Мне захотелось написать стихи, поэму о декабристах – наперекор этой кино-конфетке, осмеивая ее. Сами собой набросались первые строчки:
Над омраченным Петроградом
Шагали дюжие солдаты.
Одухотворенность на лице —
Она становится преувеличенной,
Когда саврасый ундер-цер
Дает солдату зуботычину…
И так далее. Поэма в двести с лишним строк смастерилась легко, в три дня. Она была протестом. Мальчишеским, может быть. Сперва я хотел назвать ее «Не-декабристы», но в азарте драки с «фильмой» назвал еще ужаснее: «Протеза».

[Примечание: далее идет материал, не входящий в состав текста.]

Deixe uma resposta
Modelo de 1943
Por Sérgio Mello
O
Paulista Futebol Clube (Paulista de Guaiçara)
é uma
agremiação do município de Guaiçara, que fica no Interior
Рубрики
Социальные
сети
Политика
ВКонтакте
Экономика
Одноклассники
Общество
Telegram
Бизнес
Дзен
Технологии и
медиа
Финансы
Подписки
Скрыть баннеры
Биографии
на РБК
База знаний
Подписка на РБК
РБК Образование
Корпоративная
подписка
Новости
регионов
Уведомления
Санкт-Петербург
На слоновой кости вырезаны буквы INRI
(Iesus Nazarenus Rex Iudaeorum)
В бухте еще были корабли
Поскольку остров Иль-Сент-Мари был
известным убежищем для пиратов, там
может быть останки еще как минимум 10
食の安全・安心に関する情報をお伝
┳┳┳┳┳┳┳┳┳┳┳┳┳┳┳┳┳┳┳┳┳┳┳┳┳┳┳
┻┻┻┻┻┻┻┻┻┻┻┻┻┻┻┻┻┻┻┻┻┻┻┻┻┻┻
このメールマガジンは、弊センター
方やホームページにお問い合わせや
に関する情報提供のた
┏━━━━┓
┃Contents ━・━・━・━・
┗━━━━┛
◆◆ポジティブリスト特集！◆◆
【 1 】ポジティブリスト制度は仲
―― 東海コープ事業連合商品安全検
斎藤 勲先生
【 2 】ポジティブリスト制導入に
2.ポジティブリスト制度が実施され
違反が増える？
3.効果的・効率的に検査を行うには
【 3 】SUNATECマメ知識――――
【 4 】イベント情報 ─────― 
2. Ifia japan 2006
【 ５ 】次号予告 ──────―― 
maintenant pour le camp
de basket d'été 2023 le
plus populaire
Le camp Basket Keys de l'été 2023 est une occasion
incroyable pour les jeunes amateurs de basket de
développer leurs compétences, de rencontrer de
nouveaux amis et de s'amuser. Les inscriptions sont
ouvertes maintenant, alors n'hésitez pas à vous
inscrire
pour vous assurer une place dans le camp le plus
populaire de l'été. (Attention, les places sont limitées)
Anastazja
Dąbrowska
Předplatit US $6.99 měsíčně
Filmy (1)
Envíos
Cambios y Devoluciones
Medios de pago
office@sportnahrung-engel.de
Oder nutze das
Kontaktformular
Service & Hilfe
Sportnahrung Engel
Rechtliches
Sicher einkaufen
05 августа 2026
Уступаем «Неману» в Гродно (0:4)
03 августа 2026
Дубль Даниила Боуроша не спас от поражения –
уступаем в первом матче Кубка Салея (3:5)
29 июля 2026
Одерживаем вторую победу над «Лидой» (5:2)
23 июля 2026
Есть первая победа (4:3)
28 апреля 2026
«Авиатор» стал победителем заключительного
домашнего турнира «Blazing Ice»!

О ней будет рассказано особо.
По Волге ходил пешком из любопытства, вспоминая Горького и мельниковскую эпопею о старой жизни лесной Руси. Много интересного зарисовал в тетрадь: деревянные церквухи, кладбищенские голубцы, резные наличники окошек.
Стихи же как-то вовсе не шли на ум. Такая могучая, такая русская, великая красота открывалась с гористых берегов Волги, что самая мысль о возможности сочинительства, о рифмах и размерах казалась противоестественной, кощунственной даже.
И так, досыта наглядевшись на множество чудес и красот, опять-таки вернулся в Воронеж.